Thanks to a concerned citizen named Erin who wondered “what in the world is going on?” I headed out to the Veterans’ Memorial Center about 8 p.m. on a frigid Monday evening.
It was there I encountered a long line of potential city of Davis firefighters, bundled up as best they could on one of the coldest nights of the year for the right to be one of the first 125 applicants for firefighter positions that are not yet open.
They told me they planned to be there all night to ensure a shot at one of the coveted firefighter jobs when the doors opened at 8:30 the next morning.
First-come, first-served, they said, no exceptions. Too bad for those potential firefighters who for a variety of reasons were unable to spend the night in line.
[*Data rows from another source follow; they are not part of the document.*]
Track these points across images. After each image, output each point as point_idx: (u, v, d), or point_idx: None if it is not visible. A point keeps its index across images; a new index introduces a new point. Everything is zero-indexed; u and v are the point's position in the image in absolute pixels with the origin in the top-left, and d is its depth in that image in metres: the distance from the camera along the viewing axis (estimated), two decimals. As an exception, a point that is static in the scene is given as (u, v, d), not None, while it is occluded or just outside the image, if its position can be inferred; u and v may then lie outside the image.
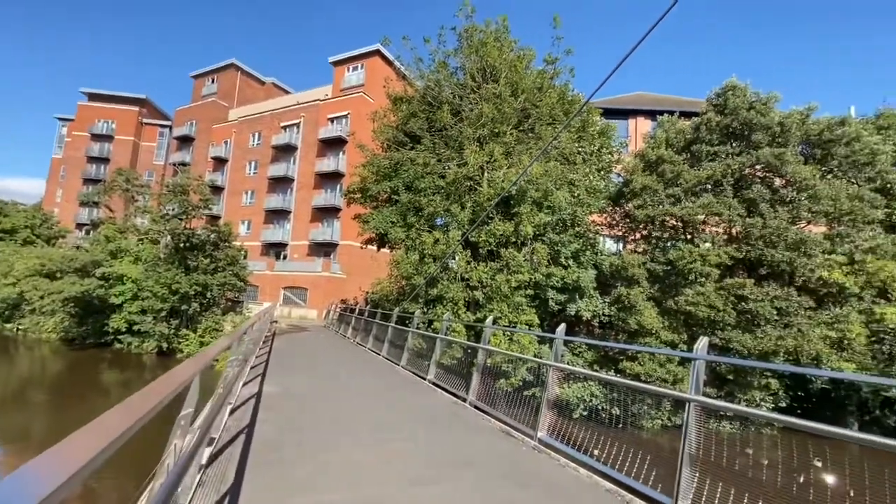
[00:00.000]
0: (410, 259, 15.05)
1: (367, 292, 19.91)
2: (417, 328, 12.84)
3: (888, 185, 16.32)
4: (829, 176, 15.79)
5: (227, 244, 29.98)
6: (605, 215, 18.58)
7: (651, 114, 25.49)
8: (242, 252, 32.62)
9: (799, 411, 14.74)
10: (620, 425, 11.76)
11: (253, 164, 43.78)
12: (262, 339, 13.40)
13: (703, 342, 3.82)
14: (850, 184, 15.52)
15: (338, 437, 5.17)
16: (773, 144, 15.34)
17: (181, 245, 27.97)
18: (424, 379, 9.30)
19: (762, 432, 13.20)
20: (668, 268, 15.50)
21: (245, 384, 7.57)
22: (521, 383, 14.24)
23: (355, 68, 40.42)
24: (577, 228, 16.30)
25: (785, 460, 3.35)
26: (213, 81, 51.71)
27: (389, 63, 35.36)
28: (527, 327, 15.03)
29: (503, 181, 14.87)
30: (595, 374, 11.25)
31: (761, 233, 14.54)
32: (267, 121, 43.43)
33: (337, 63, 41.16)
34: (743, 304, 14.18)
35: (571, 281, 15.07)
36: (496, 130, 15.64)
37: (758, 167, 15.79)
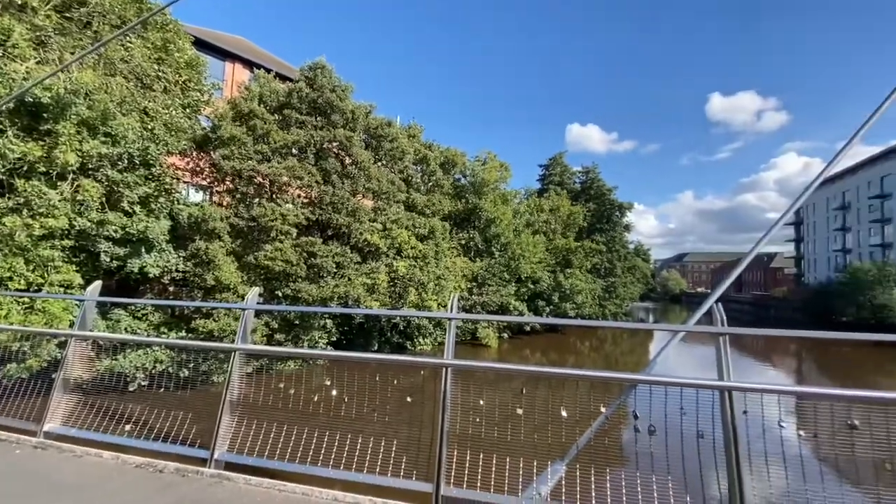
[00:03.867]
0: None
1: None
2: None
3: (409, 177, 23.34)
4: (380, 163, 20.73)
5: None
6: (188, 159, 16.51)
7: (250, 64, 24.62)
8: None
9: (344, 341, 19.00)
10: (180, 387, 11.10)
11: None
12: None
13: (252, 292, 3.99)
14: (390, 171, 21.03)
15: None
16: (346, 128, 18.43)
17: None
18: None
19: (319, 364, 16.05)
20: (252, 223, 15.74)
21: None
22: (46, 363, 10.87)
23: None
24: (150, 169, 13.58)
25: (314, 386, 4.09)
26: None
27: None
28: (62, 290, 11.35)
29: (27, 79, 10.31)
30: (133, 338, 10.00)
31: (331, 199, 17.29)
32: None
33: None
34: (313, 259, 16.47)
35: (136, 231, 12.50)
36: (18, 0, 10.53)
37: (334, 144, 18.52)
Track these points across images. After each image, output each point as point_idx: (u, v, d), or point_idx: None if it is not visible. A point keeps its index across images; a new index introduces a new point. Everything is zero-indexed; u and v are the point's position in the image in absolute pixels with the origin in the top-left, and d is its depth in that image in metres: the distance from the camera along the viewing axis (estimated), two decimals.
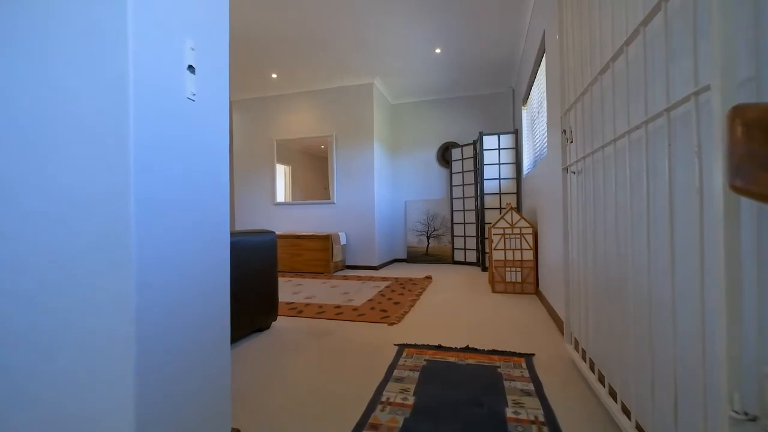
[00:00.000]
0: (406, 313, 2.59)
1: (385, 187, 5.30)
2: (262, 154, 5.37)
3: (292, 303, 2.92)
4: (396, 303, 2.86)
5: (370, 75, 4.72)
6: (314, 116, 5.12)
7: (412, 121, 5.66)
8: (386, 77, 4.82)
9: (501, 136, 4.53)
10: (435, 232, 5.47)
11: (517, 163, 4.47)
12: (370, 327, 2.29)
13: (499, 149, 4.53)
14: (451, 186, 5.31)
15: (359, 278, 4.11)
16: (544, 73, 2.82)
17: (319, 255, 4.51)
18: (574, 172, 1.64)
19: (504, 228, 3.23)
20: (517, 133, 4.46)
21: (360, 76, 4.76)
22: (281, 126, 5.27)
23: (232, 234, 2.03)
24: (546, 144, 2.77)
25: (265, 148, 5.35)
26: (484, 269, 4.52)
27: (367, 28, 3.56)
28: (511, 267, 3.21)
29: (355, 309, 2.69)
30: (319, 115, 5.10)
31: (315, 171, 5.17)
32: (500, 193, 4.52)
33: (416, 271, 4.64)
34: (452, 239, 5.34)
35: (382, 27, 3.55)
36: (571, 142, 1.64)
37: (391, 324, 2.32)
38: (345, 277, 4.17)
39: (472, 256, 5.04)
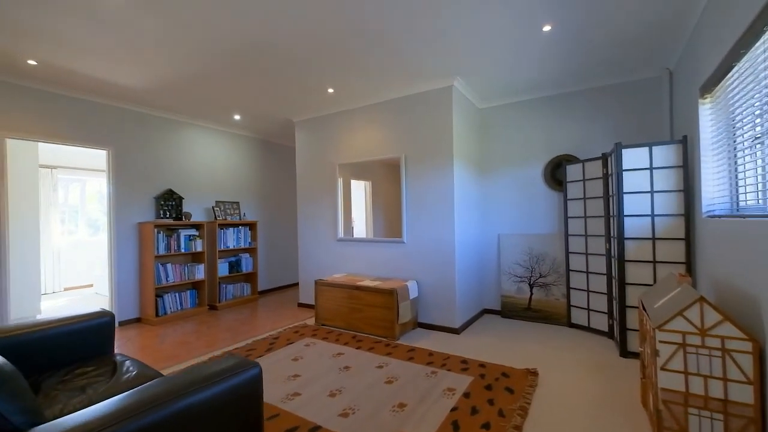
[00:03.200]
0: None
1: (470, 219, 4.05)
2: (324, 181, 4.64)
3: (315, 429, 1.98)
4: None
5: (447, 76, 3.55)
6: (380, 134, 4.15)
7: (508, 130, 4.26)
8: (470, 76, 3.58)
9: (654, 147, 2.89)
10: (541, 279, 3.98)
11: (687, 189, 2.77)
12: None
13: (651, 169, 2.89)
14: (566, 218, 3.77)
15: (430, 357, 2.98)
16: None
17: (382, 314, 3.52)
18: None
19: (684, 333, 1.75)
20: (686, 143, 2.77)
21: (434, 79, 3.63)
22: (343, 148, 4.46)
23: (183, 393, 1.16)
24: None
25: (327, 175, 4.60)
26: (625, 354, 2.93)
27: (440, 13, 2.43)
28: (700, 408, 1.72)
29: None
30: (385, 133, 4.11)
31: (398, 184, 4.11)
32: (653, 238, 2.87)
33: (513, 340, 3.28)
34: (568, 292, 3.79)
35: (461, 7, 2.38)
36: None
37: None
38: (411, 353, 3.10)
39: (599, 321, 3.45)
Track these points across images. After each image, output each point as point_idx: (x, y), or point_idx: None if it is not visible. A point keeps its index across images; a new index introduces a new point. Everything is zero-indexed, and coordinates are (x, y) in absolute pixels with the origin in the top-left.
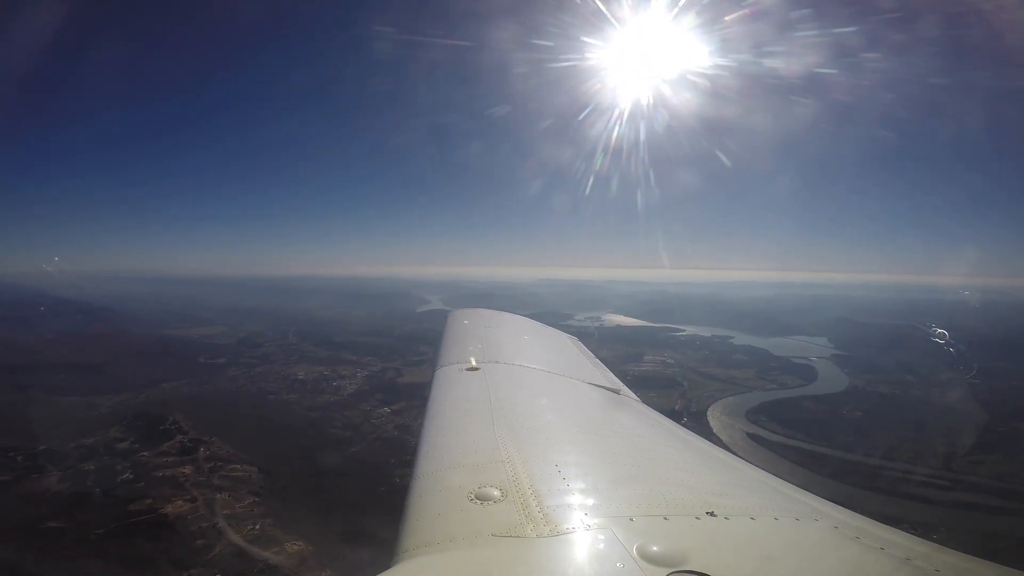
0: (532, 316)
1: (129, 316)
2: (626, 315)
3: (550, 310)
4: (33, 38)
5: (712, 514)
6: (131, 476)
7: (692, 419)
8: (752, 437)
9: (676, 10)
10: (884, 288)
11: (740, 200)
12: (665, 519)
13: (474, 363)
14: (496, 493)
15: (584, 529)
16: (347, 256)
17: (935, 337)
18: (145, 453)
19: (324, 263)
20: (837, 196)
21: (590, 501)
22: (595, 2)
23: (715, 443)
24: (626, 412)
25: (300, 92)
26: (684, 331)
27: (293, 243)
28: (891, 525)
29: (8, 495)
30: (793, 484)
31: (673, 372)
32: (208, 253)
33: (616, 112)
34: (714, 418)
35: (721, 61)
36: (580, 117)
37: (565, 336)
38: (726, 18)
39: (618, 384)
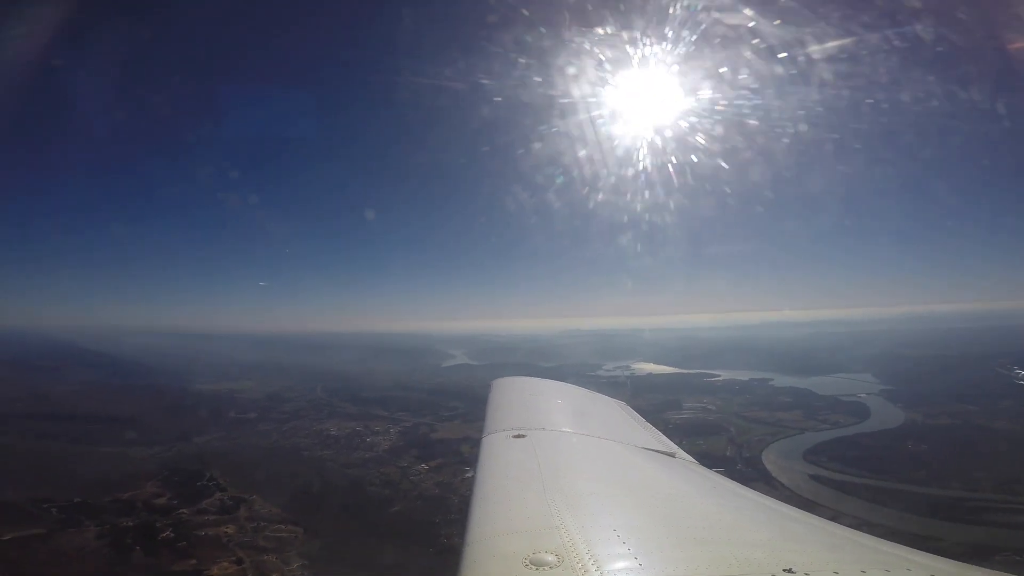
0: (559, 369)
1: (158, 369)
2: (656, 362)
3: (577, 361)
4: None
5: (791, 571)
6: (172, 535)
7: (746, 465)
8: (815, 478)
9: (699, 44)
10: (921, 319)
11: (764, 239)
12: None
13: (521, 431)
14: (551, 559)
15: None
16: (366, 313)
17: (1019, 380)
18: (185, 510)
19: (344, 320)
20: (865, 233)
21: (655, 565)
22: (613, 41)
23: (776, 487)
24: (684, 474)
25: (313, 146)
26: (719, 376)
27: (313, 301)
28: (986, 555)
29: (45, 549)
30: (874, 534)
31: (716, 418)
32: (230, 310)
33: (634, 157)
34: (770, 462)
35: (740, 94)
36: (597, 165)
37: (613, 401)
38: (748, 49)
39: (673, 447)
“This is a test of our dedication and our endurance,” one of them told me. “It you want this job badly enough, you’ll figure out a way to be here.”
While dedication and endurance are no doubt requirements of the position, it seems this first-come, first-served rule might be eliminating some otherwise promising candidates.
I mean, do we hire our city manager this way or our cops or our recreation leaders? Do we make them stand in line all night to prove their dedication and endurance? Is this really the best way to find the most qualified candidates?
First-come, first-served may work well for Baskin-Robbins and Lady Gaga concerts, but I can think of a dozen better ways to screen candidates for critical public safety jobs in town.
But, just as I was about to call Starbucks and order up 125 double lattes for my newfound frozen friends, I decided to contact officialdom to see if this was really the way we ought to be doing business in Davis.
I sent a quick email to Mayor Pro Tem Dan Wolk, knowing that a prompt reply was a virtual certainty. Dan forwarded my email to City Manager Steve Pinkerton, who responded quicker than you can say “frozen firefighters.”
“While there is no perfect way to administer the test,” Pinkerton wrote, “many agencies have found that this is the lesser of evils. We’ve been doing it this way since the mid-’90s.”
Obviously time to try something new.
Added Pinkerton: “The problem is that there are far too many qualified candidates. If we were to hold an open recruitment, we would likely end up accepting applications from several thousand applicants — of which about 85 percent would end up passing the exam. The testing process alone would cost the city over $30,000. We would likely need to spend double that in staff time to screen and interview all of the qualified applicants.”
Fair enough, but there’s a way to have your cake and eat it, too.
Just put the word out through your usual channels that all applications for the firefighter test are due by such and such date at 5 p.m.
Once the date passes and everyone has had an equal chance to apply, simply pull 125 names out of the hat and proceed to test those 125 fortunate souls. No standing in line, no first-come, first-served, no added expense, but the same result.
In the city’s defense, Pinkerton noted that “This is the first time we’ve had applicants show up the day before the test. We were expecting folks to line up well before 8:30 a.m., but this is a first.”
And, to his everlasting credit, upon hearing of the long line of potential firefighters camped out on the frozen tundra, Pinkerton immediately ordered the Vets’ Memorial to open up for the night so everyone could at least stretch out and stay warm.
There are a million reasons Pinkerton could have declined to open the building — security, staffing, lack of proper planning, liability — but he saw a clear and present need and responded accordingly.
It was still first-come, first-served, however, for those wishing to use the bathrooms.